**TASK REQUIREMENTS:**
Pictures in the material below are to be left out, and only the lines from the line with "MicroSD, bao gồm" up to and including the line with "angefangen hast, es zu versuchen... 😥" are to be written out exactly.

**EXTRACTED RECORDS:**
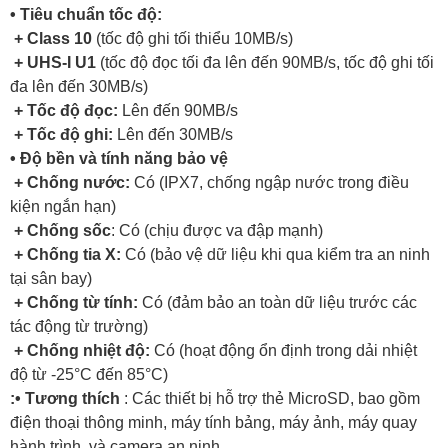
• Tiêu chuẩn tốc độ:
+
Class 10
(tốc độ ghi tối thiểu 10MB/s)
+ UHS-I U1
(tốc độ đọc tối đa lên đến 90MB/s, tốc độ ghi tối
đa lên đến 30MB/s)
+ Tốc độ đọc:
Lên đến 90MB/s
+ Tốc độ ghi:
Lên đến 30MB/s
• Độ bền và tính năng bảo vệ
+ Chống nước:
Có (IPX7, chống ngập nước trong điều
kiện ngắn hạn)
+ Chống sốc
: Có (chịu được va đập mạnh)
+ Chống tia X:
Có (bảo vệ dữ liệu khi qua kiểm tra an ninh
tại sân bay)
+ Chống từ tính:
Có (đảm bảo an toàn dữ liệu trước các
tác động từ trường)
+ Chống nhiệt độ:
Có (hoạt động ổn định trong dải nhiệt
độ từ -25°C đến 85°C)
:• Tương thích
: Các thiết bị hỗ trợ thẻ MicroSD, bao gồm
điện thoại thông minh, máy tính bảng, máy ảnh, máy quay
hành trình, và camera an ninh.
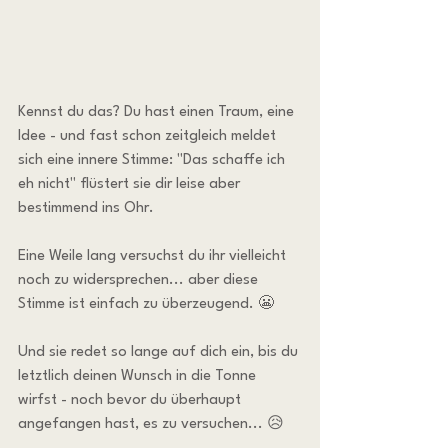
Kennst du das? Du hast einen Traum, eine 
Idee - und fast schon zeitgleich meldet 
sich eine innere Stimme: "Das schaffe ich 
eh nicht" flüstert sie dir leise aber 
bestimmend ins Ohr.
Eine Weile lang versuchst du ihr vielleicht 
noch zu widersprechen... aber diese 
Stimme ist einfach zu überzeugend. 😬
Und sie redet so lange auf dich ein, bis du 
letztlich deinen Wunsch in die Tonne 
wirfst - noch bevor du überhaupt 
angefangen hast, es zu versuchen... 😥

...

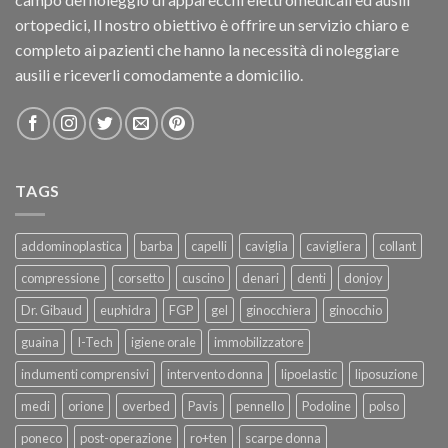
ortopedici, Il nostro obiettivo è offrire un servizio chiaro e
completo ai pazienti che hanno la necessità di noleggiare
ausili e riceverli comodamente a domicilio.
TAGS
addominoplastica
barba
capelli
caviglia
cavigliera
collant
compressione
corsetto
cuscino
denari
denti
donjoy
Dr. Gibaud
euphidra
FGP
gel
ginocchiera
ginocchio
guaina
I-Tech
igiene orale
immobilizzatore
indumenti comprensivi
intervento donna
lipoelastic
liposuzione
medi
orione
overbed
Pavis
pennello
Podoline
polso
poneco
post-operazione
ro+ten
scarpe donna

* * *

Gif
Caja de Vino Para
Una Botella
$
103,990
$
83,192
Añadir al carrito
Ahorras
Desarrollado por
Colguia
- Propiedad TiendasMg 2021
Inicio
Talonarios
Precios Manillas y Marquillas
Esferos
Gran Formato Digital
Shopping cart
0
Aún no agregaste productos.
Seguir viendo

**THE ANSWER:**
: Các thiết bị hỗ trợ thẻ MicroSD, bao gồm
điện thoại thông minh, máy tính bảng, máy ảnh, máy quay
hành trình, và camera an ninh.
Kennst du das? Du hast einen Traum, eine 
Idee - und fast schon zeitgleich meldet 
sich eine innere Stimme: "Das schaffe ich 
eh nicht" flüstert sie dir leise aber 
bestimmend ins Ohr.
Eine Weile lang versuchst du ihr vielleicht 
noch zu widersprechen... aber diese 
Stimme ist einfach zu überzeugend. 😬
Und sie redet so lange auf dich ein, bis du 
letztlich deinen Wunsch in die Tonne 
wirfst - noch bevor du überhaupt 
angefangen hast, es zu versuchen... 😥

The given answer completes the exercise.